Judge Wilson dismissed the challenge to President Trump’s eligibility on Thursday, after Kitsap County Superior Court Judge Jeffrey Bassett dismissed the same challenge on Tuesday, saying the petition should have been brought in Thurston County, which encompasses the state capital.

Washington Secretary of State Steve Hobbs praised the ruling.

“I am grateful that Judge Wilson ruled in such a timely and well-considered fashion, and that she recognized that I and my staff have been working in full compliance with state law governing the Presidential Primary,” he stated. “We will continue working with our partners in county elections offices to get all the necessary materials for this election to every Washington voter.”

The state primary will be held March 12, and officials have a Jan. 27 deadline to print ballots, which will first be mailed to overseas and military voters.

The Trump Campaign praised the decision as well.

“Washington’s decision mirrors similar decisions in over a dozen federal courts as well as state courts in Michigan, Minnesota and Oregon,” stated campaign spokesman Steven Cheung. “Although the judge made the correct decision in this matter, we remain steadfast in our opposition to these cases, which are orchestrated by Democrat Party allies of failed president Crooked Joe Biden and we resolve to fight any and all remaining bad-faith, election-interfering sham cases wherever they reside.”

Eight Kitsap County voters had filed the petition on Jan. 10, a day after the secretary announced the primary candidate lists.

The Democratic Party candidates are President Joe Biden, Dean Phillips, and Marianne Williamson. The Republican Party candidates are President Trump, Ron DeSantis, Nikki Haley, Vivek Ramaswamy, and Chris Christie.

The petitioners argued that President Trump was ineligible as a candidate under Section 3 of the 14th Amendment, because Jan. 6, 2021, constituted an “insurrection.” Under the election statute in the complaint, a hearing was promptly scheduled.

According to the Seattle Times, the petitioners had initially argued their case without legal counsel and filed a brief, one-paragraph complaint. But during the Thursday hearing, an attorney represented the group, arguing that the court should follow Colorado’s disqualification of President Trump.
“The Washington statutes are not identical to the Colorado statutes but they should be given their plain sense meaning,” attorney David Vogel said, the Seattle Times reported. “It is a wrongful act to put a person who is constitutionally disqualified by the 14th Amendment on our state ballots.”

Nationwide Challenges

Dozens of these kinds of challenges have been brought in jurisdictions all across the country the past several months and continue to be filed, though they have largely been unsuccessful.
Experts are expecting the matter to ultimately be settled by the U.S. Supreme Court, which on Jan. 5 agreed to hear a related appeal filed by President Trump after the Colorado Supreme Court ruled that he was disqualified under the Civil War-era statute.
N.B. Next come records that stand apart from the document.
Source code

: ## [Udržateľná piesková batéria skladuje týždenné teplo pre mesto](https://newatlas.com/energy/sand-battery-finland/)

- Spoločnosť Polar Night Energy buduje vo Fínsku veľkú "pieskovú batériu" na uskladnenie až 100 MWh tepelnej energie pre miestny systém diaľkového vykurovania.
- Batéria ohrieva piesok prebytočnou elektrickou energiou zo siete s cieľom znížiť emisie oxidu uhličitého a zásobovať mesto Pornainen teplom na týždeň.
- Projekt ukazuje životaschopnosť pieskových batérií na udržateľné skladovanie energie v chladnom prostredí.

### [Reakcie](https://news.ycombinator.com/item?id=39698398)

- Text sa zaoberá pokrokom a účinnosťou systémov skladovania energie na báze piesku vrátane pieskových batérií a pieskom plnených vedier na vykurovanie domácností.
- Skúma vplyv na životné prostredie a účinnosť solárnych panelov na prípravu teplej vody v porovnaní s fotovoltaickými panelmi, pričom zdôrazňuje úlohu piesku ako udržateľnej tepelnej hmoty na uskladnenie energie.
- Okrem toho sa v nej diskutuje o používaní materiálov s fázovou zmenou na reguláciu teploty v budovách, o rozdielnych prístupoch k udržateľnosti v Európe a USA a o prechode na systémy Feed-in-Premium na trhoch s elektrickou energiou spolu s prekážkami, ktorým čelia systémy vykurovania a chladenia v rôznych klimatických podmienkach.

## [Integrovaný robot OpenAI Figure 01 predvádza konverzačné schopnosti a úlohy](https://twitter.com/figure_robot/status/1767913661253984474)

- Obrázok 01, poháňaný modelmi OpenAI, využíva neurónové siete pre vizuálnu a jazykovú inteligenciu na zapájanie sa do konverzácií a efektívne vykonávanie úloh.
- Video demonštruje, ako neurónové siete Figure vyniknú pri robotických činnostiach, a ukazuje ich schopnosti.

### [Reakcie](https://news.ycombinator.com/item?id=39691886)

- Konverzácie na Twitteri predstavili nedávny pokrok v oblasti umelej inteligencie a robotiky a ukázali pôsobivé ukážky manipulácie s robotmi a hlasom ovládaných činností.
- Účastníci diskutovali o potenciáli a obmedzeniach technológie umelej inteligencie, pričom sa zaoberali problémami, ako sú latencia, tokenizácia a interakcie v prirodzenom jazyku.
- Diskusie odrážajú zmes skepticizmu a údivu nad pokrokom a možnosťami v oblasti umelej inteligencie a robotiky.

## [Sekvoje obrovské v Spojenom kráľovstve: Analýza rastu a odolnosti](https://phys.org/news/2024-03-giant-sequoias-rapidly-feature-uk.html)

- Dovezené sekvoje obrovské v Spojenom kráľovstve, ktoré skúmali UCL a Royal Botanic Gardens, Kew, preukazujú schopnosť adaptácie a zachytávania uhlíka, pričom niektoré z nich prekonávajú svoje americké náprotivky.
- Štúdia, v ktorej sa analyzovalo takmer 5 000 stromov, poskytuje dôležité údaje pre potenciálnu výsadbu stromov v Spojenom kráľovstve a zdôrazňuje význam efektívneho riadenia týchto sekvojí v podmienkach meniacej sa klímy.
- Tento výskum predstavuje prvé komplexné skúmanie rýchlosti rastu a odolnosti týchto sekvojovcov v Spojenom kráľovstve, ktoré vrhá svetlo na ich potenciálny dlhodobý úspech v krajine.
Some 40 amici briefs, including those filed by a group of 179 members of Congress and a group of 102 Colorado citizens, have been submitted, urging the high court to settle the matter definitively.

Recent rulings have highlighted the imminent decision by the Supreme Court.

In Maine, a court stayed the state secretary’s decision to disqualify President Trump as a candidate, ordering her to await the high court’s decision and act accordingly within 30 days of that ruling.

“It is likely—although admittedly, not certain—that [Trump v. Anderson] will resolve many questions raised in this appeal,” the Maine order reads. “The Court does not share the Secretary’s confidence about the likelihood of the Supreme Court resolving Anderson only on Colorado-specific points of law.”
The Oregon Supreme Court similarly declined to hear an eligibility challenge citing the Supreme Court case.

“Because a decision by the United States Supreme Court regarding the Fourteenth Amendment issue may resolve one or more contentions that relators make in the Oregon proceeding, the Oregon Supreme Court denied their petition for mandamus,” the order reads.

The Oregon Supreme Court noted that it was declining to take the case “for now” and it was only dismissed without prejudice, meaning local voters could file another petition should the Supreme Court leave issues unresolved for Oregon’s elections.